On Friday morning, June 17, the Delaware II completed its ecosystem monitoring operations and started the second phase of this cruise with a series of comparative tows done between a bongo net plankton sampler and an Isaacs-Kidd midwater trawl. Three areas were to be investigated for the abundance of juvenile fish using these nets: the western Gulf of Maine, southern New England, and Georges Bank.
During this part of the cruise, satellite ground-truthing operations by our NASA scientists are continuing, as is some of the work by our Old Dominion University researchers. They have completed the primary productivity portion of their research and have drained and moved their deck-mounted incubators to give us sufficient deck space to fish our trawl net.
After making a series of test tows to determine the amount of wire, or scope, to use to fish the midwater trawl at a given depth, sampling was started with the Gulf of Maine area. Small fish larvae were found, but no juvenile fish. This changed however, when the Delaware II transited the Cape Cod Canal early in the morning on June 19 and sampled the waters of southern New England. Juvenile fish, some of them easily recognizable as young haddock, were found along two transect lines running north-south, offshore from Martha’s Vineyard and Nantucket.
With time running short for making a 100 nautical mile run out to Georges Bank and back, it was decided to forgo that area and continue sampling southern New England waters further to the east to determine the extent of juvenile fish distribution here.
Other observations have been ongoing during the course of this cruise. Unseen by those of us on deck, two observers, Marie Caroline Martin and Tim White, are tabulating the presence and distribution of marine mammals and birds along our track line from the flying bridge of the vessel.
Conditions for many of our twenty-one days out here have been favorable for making these observations, although Georges Bank and the Bay of Fundy, were fog enshrouded, as they often are at this time of year.
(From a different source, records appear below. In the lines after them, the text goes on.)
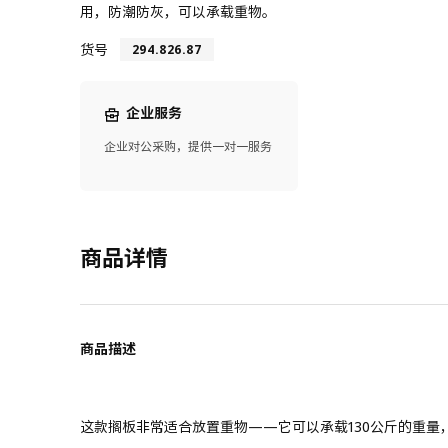
用，防潮防灰，可以承载重物。
货号
294.826.87
企业服务
企业对公采购，提供一对一服务
商品详情
商品描述
这款搁板非常适合放置重物——它可以承载130公斤的重量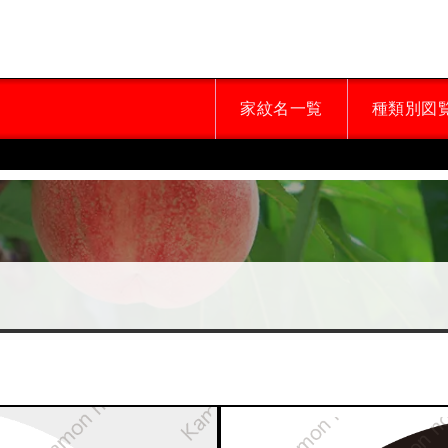
家紋名一覧
種類別図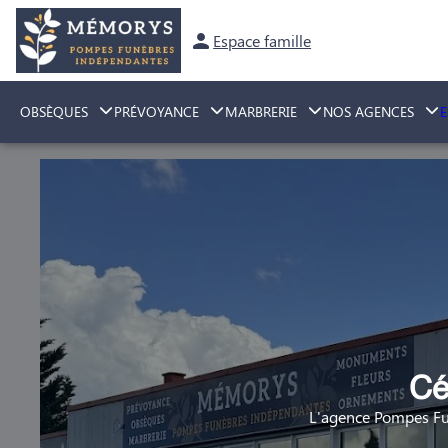
Espace famille
OBSÈQUES
PRÉVOYANCE
MARBRERIE
NOS AGENCES
Cé
L'agence Pompes Fu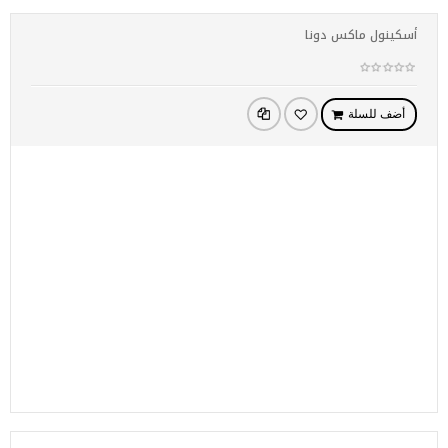
أسكينول ماكس دونا
أضف للسلة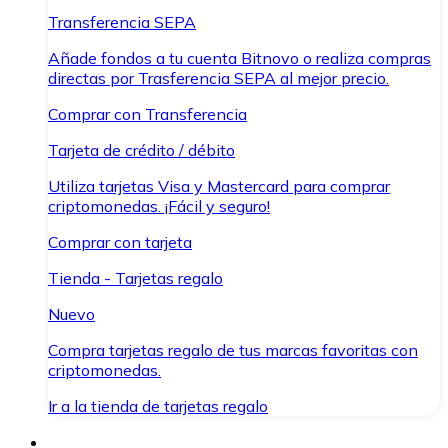
Transferencia SEPA
Añade fondos a tu cuenta Bitnovo o realiza compras
directas por Trasferencia SEPA al mejor precio.
Comprar con Transferencia
Tarjeta de crédito / débito
Utiliza tarjetas Visa y Mastercard para comprar
criptomonedas. ¡Fácil y seguro!
Comprar con tarjeta
Tienda - Tarjetas regalo
Nuevo
Compra tarjetas regalo de tus marcas favoritas con
criptomonedas.
Ir a la tienda de tarjetas regalo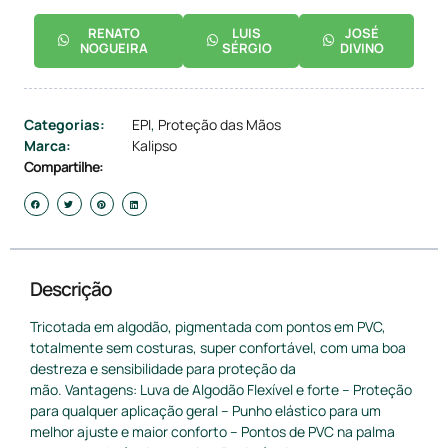
RENATO
LUIS
JOSÉ
NOGUEIRA
SÉRGIO
DIVINO
Categorias:
EPI
,
Proteção das Mãos
Marca:
Kalipso
Compartilhe:
Descrição
Tricotada em algodão, pigmentada com pontos em PVC,
totalmente sem costuras, super confortável, com uma boa
destreza e sensibilidade para proteção da
mão. Vantagens: Luva de Algodão Flexível e forte – Proteção
para qualquer aplicação geral – Punho elástico para um
melhor ajuste e maior conforto – Pontos de PVC na palma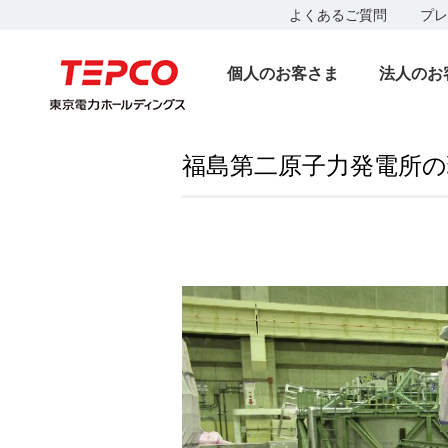
よくあるご質問
プレ
個人のお客さま
法人のお
福島第二原子力発電所の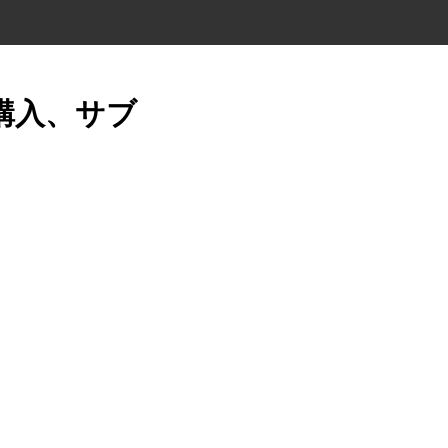
・購入、サブ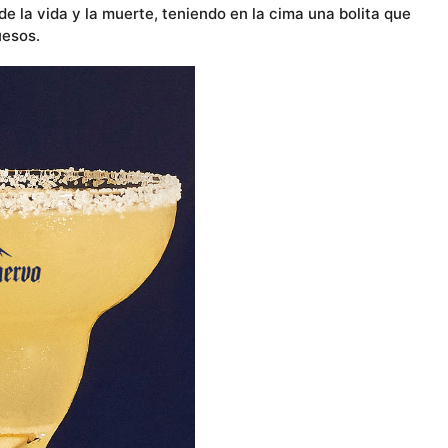
de la vida y la muerte, teniendo en la cima una bolita que
uesos.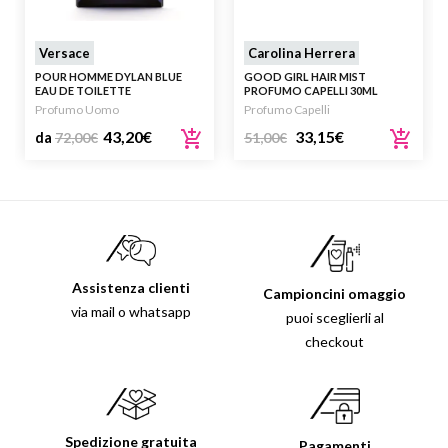
Versace
Carolina Herrera
POUR HOMME DYLAN BLUE
GOOD GIRL HAIR MIST
EAU DE TOILETTE
PROFUMO CAPELLI 30ML
Profumo Uomo
Profumo Capelli
43,20
€
33,15
€
da
72,00
€
51,00
€
Assistenza clienti
Campioncini omaggio
via mail o whatsapp
puoi sceglierli al
checkout
Spedizione gratuita
Pagamenti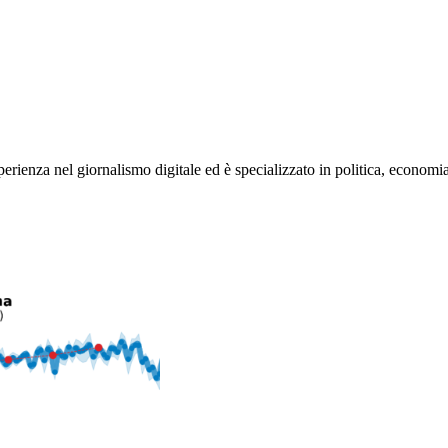
rienza nel giornalismo digitale ed è specializzato in politica, economia e s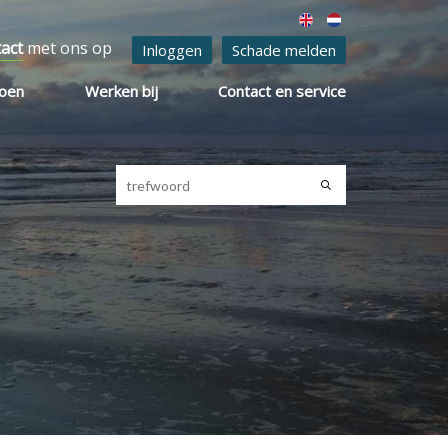
tact
met ons op
Inloggen
Schade melden
ioen
Werken bij
Contact en service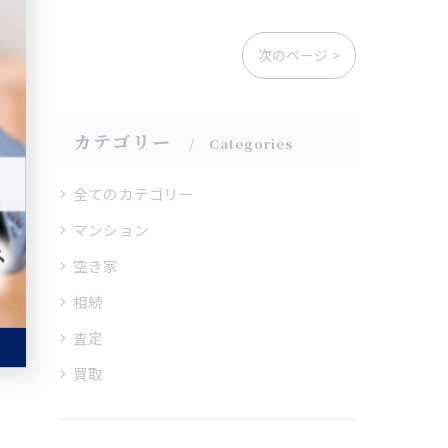
次のページ >
カテゴリー
Categories
全てのカテゴリー
マンション
空き家
相続
査定
買取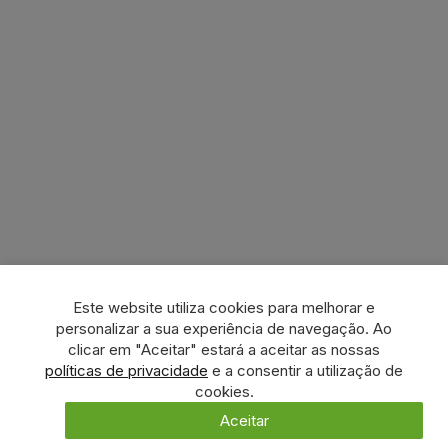
Este website utiliza cookies para melhorar e
personalizar a sua experiência de navegação. Ao
clicar em "Aceitar" estará a aceitar as nossas
políticas de privacidade
e a consentir a utilização de
cookies.
Aceitar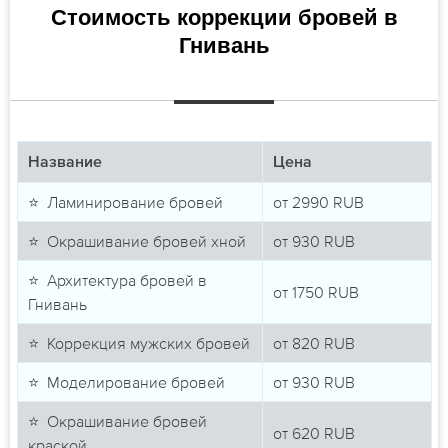
Стоимость коррекции бровей в
Гнивань
Название
Цена
⭐ Ламинирование бровей
от
2990
RUB
⭐ Окрашивание бровей хной
от
930
RUB
⭐ Архитектура бровей в
от
1750
RUB
Гнивань
⭐ Коррекция мужских бровей
от
820
RUB
⭐ Моделирование бровей
от
930
RUB
⭐ Окрашивание бровей
от
620
RUB
краской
We are scheduled to return to Woods Hole on Wednesday morning, June 22. That will mark the end of what has been a longer than usual cruise.
Fresh fruits and vegetables may be running a little low, but our excellent chefs keep turning out wonderful meals, and everyone continues to get along very well despite our close quarters. Good food and camaraderie have not run out even after twenty plus days aboard the Delaware II!